La gran cueva era formada por roca de estalagmitas del Cuaternario Glaciar, llena de grandes columnas de piedra que parecían mohos gigantes y algunos corales. Era un espectáculo tan impresionante que nos congelamos en el sitio, admirando la belleza del paisaje geológico antiguo.
A medida que la canoa avanzaba hacia el pasaje, vimos que seguía siendo una vía rectificada trabajada por los humanos. Al continuar, en poco tiempo podríamos salir de Xilong Mountain y no tendríamos más problemas con esos insectos. Ya había pasado la mitad del viaje y solo nos quedaba un treceavo.
Con mis piernas entumecidas y manos adoloridas, decidí que era hora de descansar. Shirley Yang lanzó una especie de flotador con un medidor de presión al agua para medir su profundidad, encontrando que la profundidad era significativa, casi trece metros.
La gran cueva era una joya geológica del Cuaternario Glaciar, llena de rocas formadas por la evolución de las columnas de estalagmitas y corales. Nos detuvimos para admirar el espectáculo antes de continuar con nuestra expedición.Sin embargo, justo cuando el balsamero nos estaba llevando a los tres por la mitad de este gran cueva en una roca hongos, se oyó un ruido de piedras rotas en un rincón de la cueva. Parecía que algo grande y terrible estaba moviéndose rápidamente por las orillas de la roca hongo en la oscuridad.
Shirley Yang me advirtió: "Hua, gira el linterna para iluminar."
Recordé entonces que aún teníamos una linterna con luz fuerte. Enfocándola hacia allá, vimos cómo la fuerte columna de luz se posaba en el lugar. El ruido de las piedras desmoronándose se detuvo repentinamente. En la roca hongo se encontraba una serpiente gigante de escamas verdes, erguida y encogida, mirándonos directamente.
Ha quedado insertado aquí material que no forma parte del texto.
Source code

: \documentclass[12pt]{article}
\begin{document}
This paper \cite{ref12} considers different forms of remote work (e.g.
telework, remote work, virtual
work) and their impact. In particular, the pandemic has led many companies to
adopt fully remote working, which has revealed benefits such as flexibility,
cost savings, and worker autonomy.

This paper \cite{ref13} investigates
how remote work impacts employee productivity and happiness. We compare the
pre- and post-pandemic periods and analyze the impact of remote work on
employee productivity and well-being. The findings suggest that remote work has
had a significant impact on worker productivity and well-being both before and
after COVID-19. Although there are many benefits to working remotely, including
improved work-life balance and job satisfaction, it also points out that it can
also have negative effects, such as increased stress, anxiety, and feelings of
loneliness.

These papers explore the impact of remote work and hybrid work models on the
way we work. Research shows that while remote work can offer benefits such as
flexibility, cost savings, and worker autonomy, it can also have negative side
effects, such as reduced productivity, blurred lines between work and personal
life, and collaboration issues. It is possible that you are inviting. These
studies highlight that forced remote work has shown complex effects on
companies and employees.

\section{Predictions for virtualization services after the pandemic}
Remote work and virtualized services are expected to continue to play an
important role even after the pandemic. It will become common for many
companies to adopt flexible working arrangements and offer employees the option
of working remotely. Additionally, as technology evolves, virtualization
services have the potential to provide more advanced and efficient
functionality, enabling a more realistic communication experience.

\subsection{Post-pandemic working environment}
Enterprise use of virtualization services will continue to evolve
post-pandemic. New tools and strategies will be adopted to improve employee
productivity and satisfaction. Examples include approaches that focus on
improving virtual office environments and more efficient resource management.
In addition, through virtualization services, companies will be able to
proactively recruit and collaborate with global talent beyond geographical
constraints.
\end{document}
Esa serpiente era enorme; tenía tres veces el grosor de un gran barril de agua y parecía más bien un dragón verde sin garras. Sus escamas brillaban con una luz ominosa bajo la luz fuerte. Seguramente se había criado en los bosques del valle de insectos, donde las serpientes gigantes preferían el frío. Normalmente se escondía en este granero subterráneo para dormir y comer, pero por alguna razón nos había despertado.
La serpiente verde hizo una pausa momentánea. De repente, un viento espeso de olor a sangre comenzó a soplar, arrastrando la serpiente hacia abajo por las rocas hongos. Su cuerpo, grande y lleno de fuerza salvaje, golpeaba el blanco de las rocas hongos, desprendiendo una multitud de partículas finas que parecían polvo blanquecino envolviendo a un dragón. Con una velocidad increíble, se zambulló en el agua. A pesar de que las partículas de roca hongo habían quedado suspendidas aún después de que la serpiente se sumergiera, esta ya había deslumbrado hacia nuestro balsamero desde profundidades del agua con una velocidad vertiginosa.